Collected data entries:

===

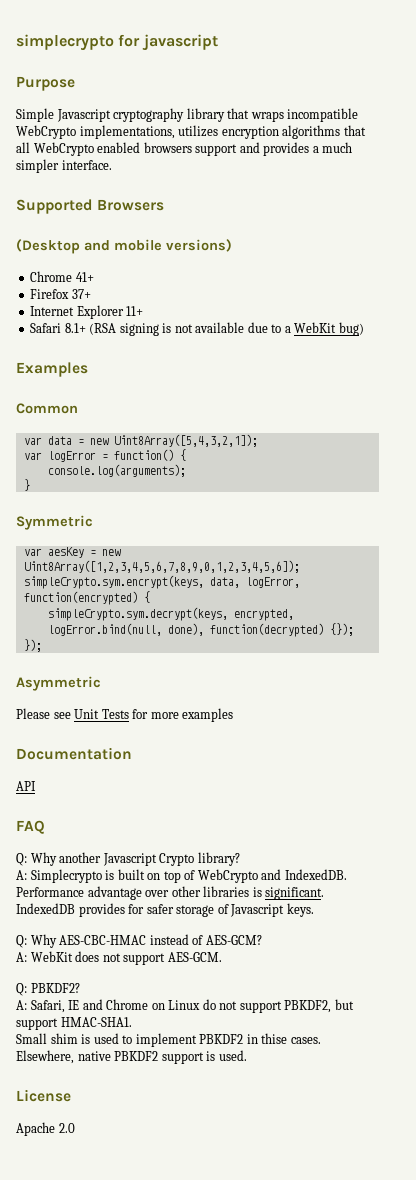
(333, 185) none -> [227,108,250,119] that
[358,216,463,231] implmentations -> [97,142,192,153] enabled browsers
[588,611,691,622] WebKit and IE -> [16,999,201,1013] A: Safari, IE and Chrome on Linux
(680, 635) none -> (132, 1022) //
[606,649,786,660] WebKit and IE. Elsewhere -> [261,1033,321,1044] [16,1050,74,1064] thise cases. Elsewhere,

===

* _Exercise details_:
Filter the records above, keeping each line that contains the word "WebKit".

* _Answer_:
[588,611,691,622] WebKit and IE -> [16,999,201,1013] A: Safari, IE and Chrome on Linux
[606,649,786,660] WebKit and IE. Elsewhere -> [261,1033,321,1044] [16,1050,74,1064] thise cases. Elsewhere,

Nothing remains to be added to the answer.